It's pretty much impossible to make an original cop movie anymore-- even The Departed was a remake, remember?-- so any drama about the boys in blue has to justify its very existence before getting down to the storytelling. Pride and Glory doesn't quite get around to reinventing its genre or adding anything to the conversation, but it's a solid piece of work, buoyed by great performances as much as it's hampered by silly dialogue. There are plenty of overblown lines and crazy plot twists to laugh at, but the story of good cops and bad cops and mean streets makes for a good yarn, like a Law and Order episode stretched to feature length.

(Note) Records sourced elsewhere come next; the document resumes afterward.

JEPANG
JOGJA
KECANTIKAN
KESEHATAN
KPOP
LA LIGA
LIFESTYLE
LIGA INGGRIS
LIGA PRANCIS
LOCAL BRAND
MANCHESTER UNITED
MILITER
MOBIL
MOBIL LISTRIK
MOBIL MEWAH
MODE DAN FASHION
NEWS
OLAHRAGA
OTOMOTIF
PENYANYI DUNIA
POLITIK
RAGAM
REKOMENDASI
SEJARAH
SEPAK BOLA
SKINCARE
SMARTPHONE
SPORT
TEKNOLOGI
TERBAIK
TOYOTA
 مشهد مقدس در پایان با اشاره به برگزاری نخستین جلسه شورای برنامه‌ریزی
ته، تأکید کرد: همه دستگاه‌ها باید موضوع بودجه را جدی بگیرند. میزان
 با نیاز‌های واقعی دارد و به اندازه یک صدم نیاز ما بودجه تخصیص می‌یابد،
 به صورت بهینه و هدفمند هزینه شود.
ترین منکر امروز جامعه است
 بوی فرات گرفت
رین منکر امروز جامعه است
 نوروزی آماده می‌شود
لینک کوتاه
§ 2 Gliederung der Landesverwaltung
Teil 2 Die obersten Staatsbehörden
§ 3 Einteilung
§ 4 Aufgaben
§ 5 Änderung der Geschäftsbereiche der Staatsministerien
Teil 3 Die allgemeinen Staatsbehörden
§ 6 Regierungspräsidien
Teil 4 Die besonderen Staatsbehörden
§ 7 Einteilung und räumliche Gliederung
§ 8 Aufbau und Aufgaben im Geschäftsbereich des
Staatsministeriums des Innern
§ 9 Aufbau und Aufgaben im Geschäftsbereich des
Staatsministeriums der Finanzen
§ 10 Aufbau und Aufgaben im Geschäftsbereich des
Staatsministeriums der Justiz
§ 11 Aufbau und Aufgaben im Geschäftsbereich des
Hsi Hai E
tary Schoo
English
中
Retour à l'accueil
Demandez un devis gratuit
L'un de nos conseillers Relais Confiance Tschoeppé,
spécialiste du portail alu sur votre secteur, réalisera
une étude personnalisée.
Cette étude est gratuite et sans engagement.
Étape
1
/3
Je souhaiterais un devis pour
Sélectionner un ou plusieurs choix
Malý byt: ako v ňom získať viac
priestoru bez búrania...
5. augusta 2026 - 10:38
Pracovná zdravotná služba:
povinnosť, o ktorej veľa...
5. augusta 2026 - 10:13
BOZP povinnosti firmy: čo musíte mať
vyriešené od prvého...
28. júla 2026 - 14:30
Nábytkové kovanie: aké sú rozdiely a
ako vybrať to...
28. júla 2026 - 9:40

Edward Norton leads the pack of strong performances as Ray, the kind of cop who lives alone on a houseboat and sequesters himself at a desk job to get away from the past. His dad (Jon Voight) and brother Francis (Noah Emmerich) encourage him to get back in the field, which he finally does when four cops are shot in a Washington Heights apartment, and he has to figure out why. Eventually the clues start leading back to his brother-in-law Jimmy (Colin Farrell), who we learn very early on is using his power as a cop to engage in some unscrupulous extracurricular activities.
Some family dynamics work their way into the story, including a weird subplot in which Francis' wife (Jennifer Ehle) is dying of cancer for no reason and a beautifully drunken, tearful toast at Christmas dinner. But for the most part director Gavin O'Connor (who co-wrote the film with Smokin' Aces director Joe Carnahan) sticks to the cop beats, giving some of the most touching scenes and subplots to the minor police characters. As Ray pushes forward with his investigation, it leads to disintegration among the force, with one cop blabbing to the press about his misdeeds and another senselessly holding up a convenience store, resulting in a hostage situation.

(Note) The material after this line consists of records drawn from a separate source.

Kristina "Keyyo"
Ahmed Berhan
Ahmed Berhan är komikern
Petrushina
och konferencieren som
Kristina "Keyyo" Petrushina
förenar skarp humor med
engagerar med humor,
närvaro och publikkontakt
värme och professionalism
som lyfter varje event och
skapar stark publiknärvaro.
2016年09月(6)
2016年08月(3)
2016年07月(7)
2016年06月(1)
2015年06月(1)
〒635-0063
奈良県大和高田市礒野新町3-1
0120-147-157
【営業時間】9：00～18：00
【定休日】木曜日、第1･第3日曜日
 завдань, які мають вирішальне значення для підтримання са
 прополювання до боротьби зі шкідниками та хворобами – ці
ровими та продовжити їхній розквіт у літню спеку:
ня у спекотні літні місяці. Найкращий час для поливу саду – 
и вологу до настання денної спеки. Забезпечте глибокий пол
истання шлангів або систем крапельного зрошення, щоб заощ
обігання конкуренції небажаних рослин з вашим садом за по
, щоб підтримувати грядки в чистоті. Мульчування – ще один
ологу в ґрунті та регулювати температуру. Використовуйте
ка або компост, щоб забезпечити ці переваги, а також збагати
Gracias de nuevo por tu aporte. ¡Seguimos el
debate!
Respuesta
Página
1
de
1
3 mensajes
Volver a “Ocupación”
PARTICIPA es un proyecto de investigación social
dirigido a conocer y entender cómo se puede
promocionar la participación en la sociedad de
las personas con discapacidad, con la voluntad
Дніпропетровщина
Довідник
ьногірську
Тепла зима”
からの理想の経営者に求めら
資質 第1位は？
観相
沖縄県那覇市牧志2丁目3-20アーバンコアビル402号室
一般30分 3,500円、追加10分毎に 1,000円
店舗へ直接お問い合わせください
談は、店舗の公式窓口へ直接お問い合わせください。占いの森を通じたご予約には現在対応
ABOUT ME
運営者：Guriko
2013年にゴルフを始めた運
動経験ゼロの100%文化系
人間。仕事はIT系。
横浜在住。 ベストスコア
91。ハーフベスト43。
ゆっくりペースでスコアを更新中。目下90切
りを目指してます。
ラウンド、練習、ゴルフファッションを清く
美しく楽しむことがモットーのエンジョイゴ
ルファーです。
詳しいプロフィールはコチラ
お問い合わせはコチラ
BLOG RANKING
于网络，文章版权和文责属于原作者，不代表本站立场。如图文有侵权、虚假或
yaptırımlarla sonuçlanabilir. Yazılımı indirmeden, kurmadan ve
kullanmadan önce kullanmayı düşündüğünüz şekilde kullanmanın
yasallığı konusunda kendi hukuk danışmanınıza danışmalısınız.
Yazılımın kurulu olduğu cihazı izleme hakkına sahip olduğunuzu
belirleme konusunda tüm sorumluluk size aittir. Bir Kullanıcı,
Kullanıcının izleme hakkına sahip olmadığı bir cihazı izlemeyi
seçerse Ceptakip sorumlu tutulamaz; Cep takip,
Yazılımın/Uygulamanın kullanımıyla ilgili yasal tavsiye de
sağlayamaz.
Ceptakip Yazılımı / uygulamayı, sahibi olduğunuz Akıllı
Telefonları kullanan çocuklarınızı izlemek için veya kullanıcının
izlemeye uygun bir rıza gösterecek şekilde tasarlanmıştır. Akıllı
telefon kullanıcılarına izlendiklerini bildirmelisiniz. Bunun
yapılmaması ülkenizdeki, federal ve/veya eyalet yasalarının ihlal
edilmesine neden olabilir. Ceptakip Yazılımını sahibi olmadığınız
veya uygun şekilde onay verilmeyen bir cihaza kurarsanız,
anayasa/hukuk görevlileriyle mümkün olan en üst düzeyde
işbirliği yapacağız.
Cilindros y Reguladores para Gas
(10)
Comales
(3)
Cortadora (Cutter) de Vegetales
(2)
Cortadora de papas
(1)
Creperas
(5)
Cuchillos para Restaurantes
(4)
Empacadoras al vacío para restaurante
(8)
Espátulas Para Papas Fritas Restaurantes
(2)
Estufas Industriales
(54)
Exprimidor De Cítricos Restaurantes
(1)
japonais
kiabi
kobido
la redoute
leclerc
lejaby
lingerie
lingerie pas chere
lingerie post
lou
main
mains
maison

As the ringleader of the bad cops, Farrell chew scenery with some of his more horrendous scenes but never quite sells the "devoted family man" side of his character. And the screenplay doesn't give him anything beyond the usual evil genius motivations; he says lines like "The ends justify the means, buddy boy," but you're not certain exactly which ends Jimmy is going for. The relationship between Jimmy and Ray, played well between Farrell and Norton, adds some dramatic weight, but for the most part Jimmy could be any variety of mustache-twirling villain.

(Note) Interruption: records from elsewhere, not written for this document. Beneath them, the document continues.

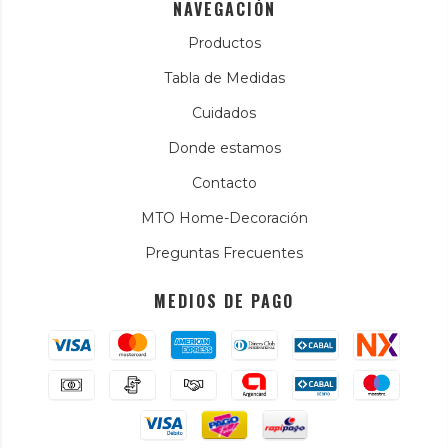
NAVEGACIÓN
Productos
Tabla de Medidas
Cuidados
Donde estamos
Contacto
MTO Home-Decoración
Preguntas Frecuentes
MEDIOS DE PAGO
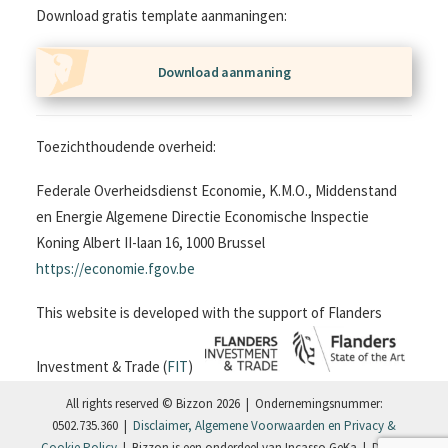
Download gratis template aanmaningen:
Download aanmaning
Toezichthoudende overheid:
Federale Overheidsdienst Economie, K.M.O., Middenstand
en Energie Algemene Directie Economische Inspectie
Koning Albert II-laan 16, 1000 Brussel
https://economie.fgov.be
This website is developed with the support of Flanders
Investment & Trade (
FIT
)
All rights reserved © Bizzon 2026 | Ondernemingsnummer:
0502.735.360 |
Disclaimer, Algemene Voorwaarden en Privacy &
Cookie Policy
| Bizzon is een onderdeel van Incasso GeKa | Design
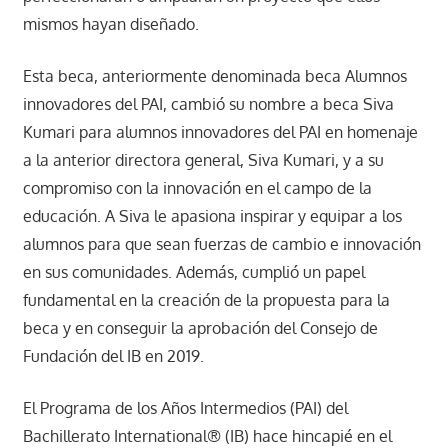
mismos hayan diseñado.
Esta beca, anteriormente denominada beca Alumnos
innovadores del PAI, cambió su nombre a beca Siva
Kumari para alumnos innovadores del PAI en homenaje
a la anterior directora general, Siva Kumari, y a su
compromiso con la innovación en el campo de la
educación. A Siva le apasiona inspirar y equipar a los
alumnos para que sean fuerzas de cambio e innovación
en sus comunidades. Además, cumplió un papel
fundamental en la creación de la propuesta para la
beca y en conseguir la aprobación del Consejo de
Fundación del IB en 2019.
El Programa de los Años Intermedios (PAI) del
Bachillerato International® (IB) hace hincapié en el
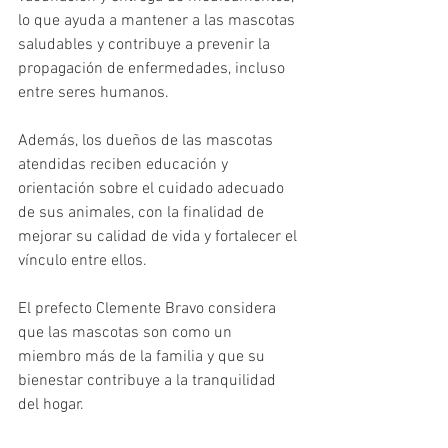
lo que ayuda a mantener a las mascotas 
saludables y contribuye a prevenir la 
propagación de enfermedades, incluso 
entre seres humanos. 
Además, los dueños de las mascotas 
atendidas reciben educación y 
orientación sobre el cuidado adecuado 
de sus animales, con la finalidad de 
mejorar su calidad de vida y fortalecer el 
vínculo entre ellos.
El prefecto Clemente Bravo considera 
que las mascotas son como un 
miembro más de la familia y que su 
bienestar contribuye a la tranquilidad 
del hogar. 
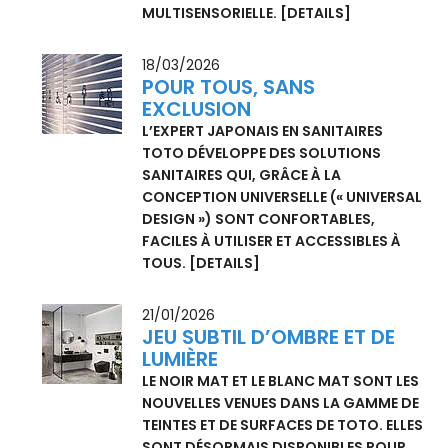
COMPLÈTE DE SON
SHOWROOM LONDONIEN
CET ESPACE PROFONDÉMENT
TRANSFORMÉ ALLIE L'ARTISANAT
JAPONAIS, UN DESIGN CIRCULAIRE ET
UNE TECHNOLOGIE DE SALLE DE BAINS DE
POINTE POUR CRÉER UNE EXPÉRIENCE
MULTISENSORIELLE.
[DETAILS]
18/03/2026
POUR TOUS, SANS
EXCLUSION
L’EXPERT JAPONAIS EN SANITAIRES
TOTO DÉVELOPPE DES SOLUTIONS
SANITAIRES QUI, GRÂCE À LA
CONCEPTION UNIVERSELLE (« UNIVERSAL
DESIGN ») SONT CONFORTABLES,
FACILES À UTILISER ET ACCESSIBLES À
TOUS.
[DETAILS]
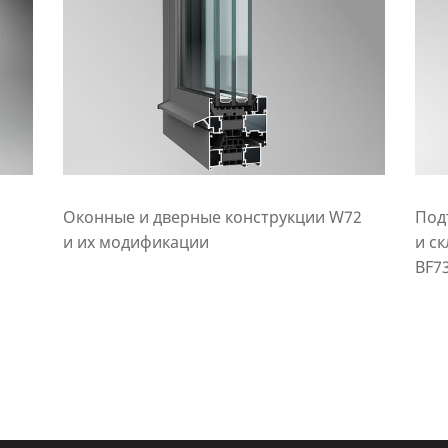
Оконные и дверные конструкции W72
Под
и их модификации
и с
BF7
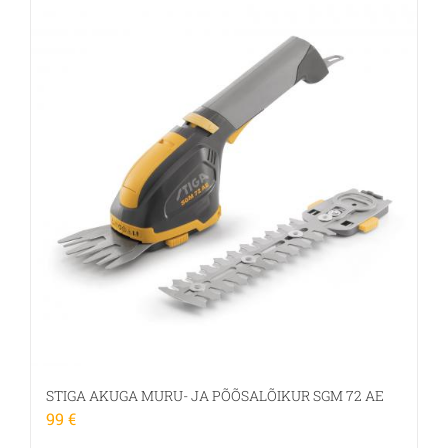
STIGA AKUGA MURU- JA PÕÕSALÕIKUR SGM 72 AE
99
€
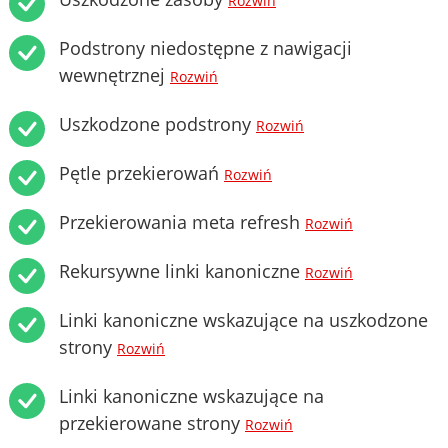
Rozwiń
Podstrony niedostępne z nawigacji
wewnętrznej
Rozwiń
Uszkodzone podstrony
Rozwiń
Pętle przekierowań
Rozwiń
Przekierowania meta refresh
Rozwiń
Rekursywne linki kanoniczne
Rozwiń
Linki kanoniczne wskazujące na uszkodzone
strony
Rozwiń
Linki kanoniczne wskazujące na
przekierowane strony
Rozwiń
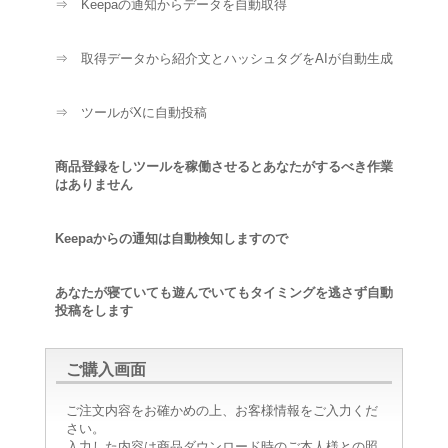
⇒ Keepaの通知からデータを自動取得
⇒ 取得データから紹介文とハッシュタグをAIが自動生成
⇒ ツールがXに自動投稿
商品登録をしツールを稼働させると
あなたがするべき作業
はありません
Keepaからの通知は自動検知しますので
あなたが寝ていても遊んでいても
タイミングを逃さず自動
投稿をします
ご購入画面
ご注文内容をお確かめの上、お客様情報をご入力くだ
さい。
入力した内容は商品ダウンロード時のご本人様との照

Pride and Glory is a less succinct version of James Gray's We Own the Night, the 2007 movie also about brothers and cops, but it has its own satisfactions for viewers in the mood to be generous with it. It does an excellent job pinpointing the racial tensions that the NYPD have a way of stirring up, and the action scenes provide their own appropriate thrill. There's no telling why anyone thought this movie was necessary to make, but now that it's here, we may as well enjoy it for what it is.